In the nearly seven years he’s been governor, Jerry Brown’s been frank about why he’s supported bold criminal justice reform, like Prop. 57, the 2016 ballot measure that, among other things, offers sentence credits to inmates who take advantage of rehabilitative programming.
“I helped screw things up, but I helped unscrew things,” he said Friday at a forum put on by the California Prison Industry Authority, the state agency that provides work assignments and job training for state prisoners. The goal of the forum, held at the Jacobs Center for Neighborhood Innovation was to encourage San Diego employers to hire ex-offenders.
The screw-up Brown referred to was a 1976 bill he signed during his first stint as governor that ended indeterminate sentencing in California. Prior to that, people were released when the parole board decided they were ready. At the time, Brown said, he thought determinate sentencing — a set prison term — would provide inmates and victims more certainty. Instead, California saw its prison population skyrocket from 25,000 when the bill took effect to 174,000 at its peak in 2006.
“We set in motion the atmosphere that the Legislature’s job is to keep changing the sentencing. And they did that very well. They passed thousands of tough-on-crime laws,” he said. “All that filled up the prisons, and they were hanging from the rafters.”

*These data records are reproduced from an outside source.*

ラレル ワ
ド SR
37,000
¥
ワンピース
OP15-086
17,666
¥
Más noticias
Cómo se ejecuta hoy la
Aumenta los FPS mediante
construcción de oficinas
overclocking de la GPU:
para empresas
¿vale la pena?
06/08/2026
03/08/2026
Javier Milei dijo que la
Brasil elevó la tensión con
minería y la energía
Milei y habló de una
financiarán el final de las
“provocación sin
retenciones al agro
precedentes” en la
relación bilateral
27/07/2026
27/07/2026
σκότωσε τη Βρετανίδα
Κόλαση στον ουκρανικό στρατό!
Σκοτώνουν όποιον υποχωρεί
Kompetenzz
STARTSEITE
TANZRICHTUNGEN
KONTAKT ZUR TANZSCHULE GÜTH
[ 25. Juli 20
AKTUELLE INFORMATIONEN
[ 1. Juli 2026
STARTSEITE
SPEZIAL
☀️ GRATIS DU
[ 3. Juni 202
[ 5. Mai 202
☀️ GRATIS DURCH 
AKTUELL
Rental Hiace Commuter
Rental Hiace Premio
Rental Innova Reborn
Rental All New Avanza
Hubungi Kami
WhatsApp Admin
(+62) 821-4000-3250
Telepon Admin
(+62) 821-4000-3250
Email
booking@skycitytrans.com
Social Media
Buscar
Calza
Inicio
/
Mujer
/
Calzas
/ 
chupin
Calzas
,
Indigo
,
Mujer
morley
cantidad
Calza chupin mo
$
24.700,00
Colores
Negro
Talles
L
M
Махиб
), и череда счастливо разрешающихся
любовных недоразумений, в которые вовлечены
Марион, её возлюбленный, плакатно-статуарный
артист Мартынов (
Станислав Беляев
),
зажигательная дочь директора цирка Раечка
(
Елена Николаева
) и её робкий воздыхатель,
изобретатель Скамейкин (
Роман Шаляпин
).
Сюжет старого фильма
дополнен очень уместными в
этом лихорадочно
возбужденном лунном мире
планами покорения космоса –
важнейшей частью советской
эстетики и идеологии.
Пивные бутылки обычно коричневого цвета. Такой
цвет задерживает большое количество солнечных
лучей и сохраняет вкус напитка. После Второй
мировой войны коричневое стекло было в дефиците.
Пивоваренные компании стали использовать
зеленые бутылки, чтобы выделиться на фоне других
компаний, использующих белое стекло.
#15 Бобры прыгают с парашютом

Brown’s given similar talks at other Prison Industry Authority employer forums during his current tenure. But with the California Department of Corrections and Rehabilitation working on Prop. 57 guidelines — which could mean early release for thousands of prisoners — there’s more of an imperative to persuade employers that ex-offenders are worth hiring.
Brown, who once studied to become a Jesuit priest, peppered his talk with moments that verged on sermon.